## Data supplied

........

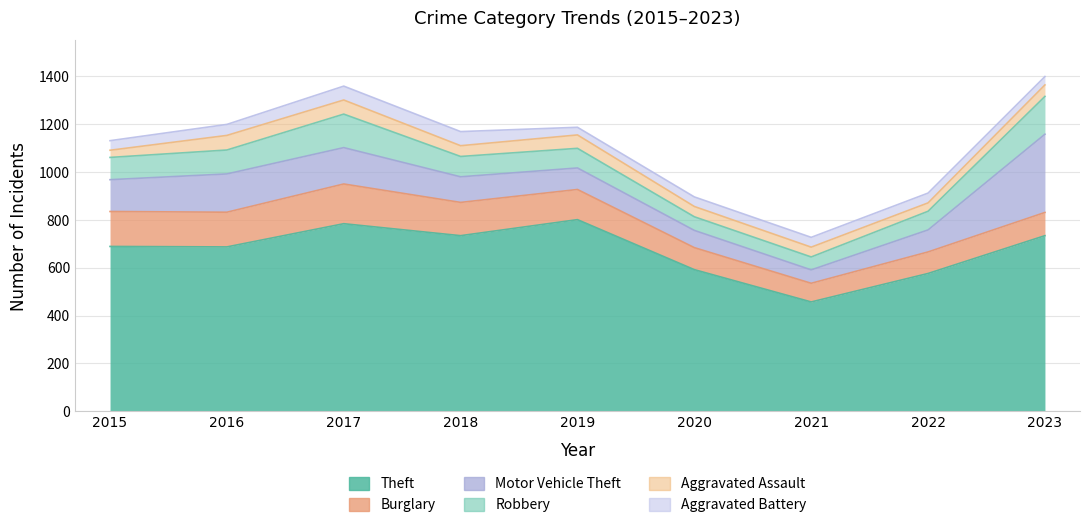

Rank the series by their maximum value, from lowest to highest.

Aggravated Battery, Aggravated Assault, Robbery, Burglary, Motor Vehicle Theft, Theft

........

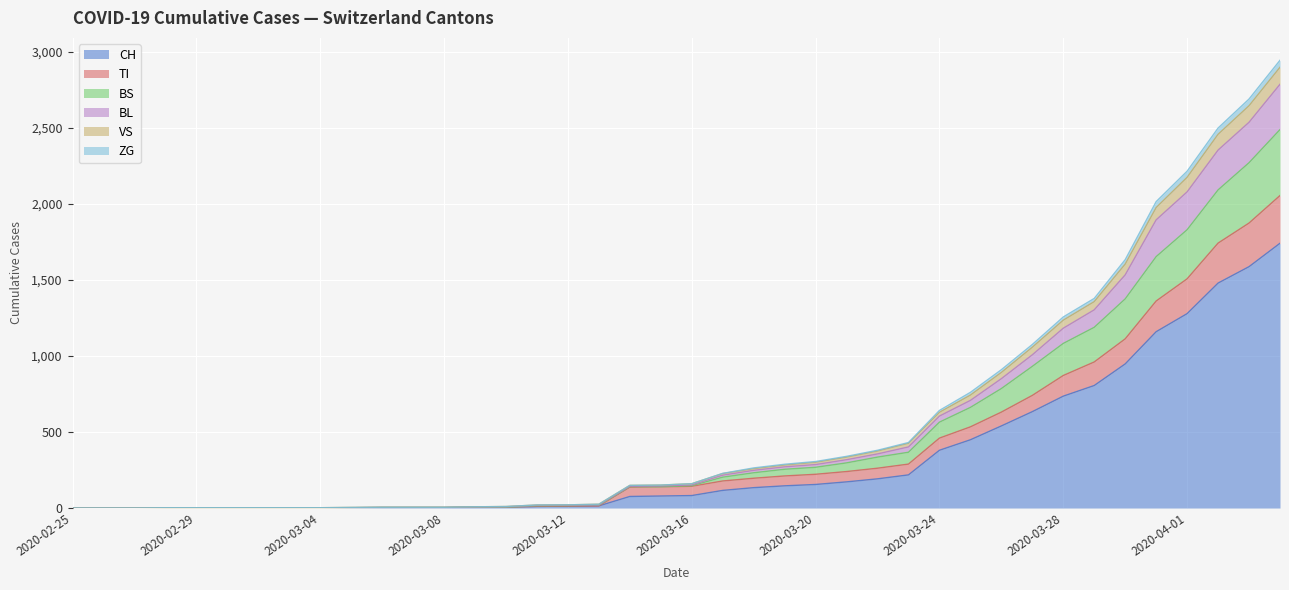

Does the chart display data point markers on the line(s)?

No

........

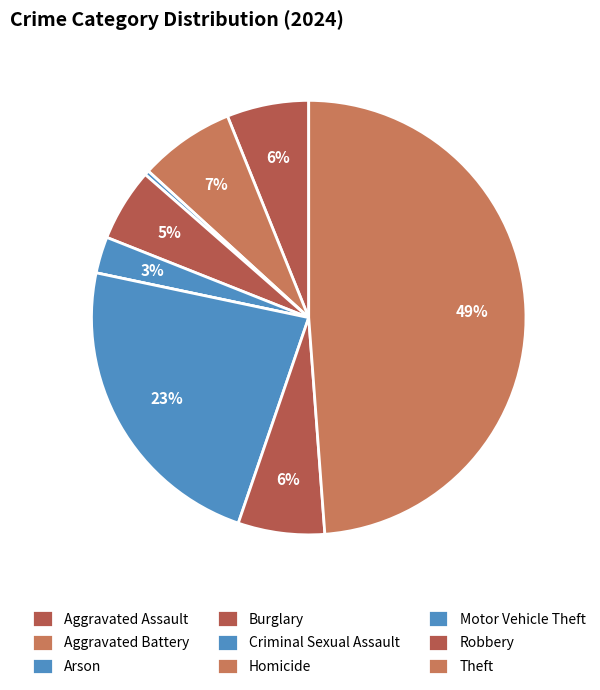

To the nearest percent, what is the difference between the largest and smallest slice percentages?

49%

........

## Task details
State how many lines in the entries above contain the string "nearest". Case counts, and the reply should be only the number.

## Solution to the problem
1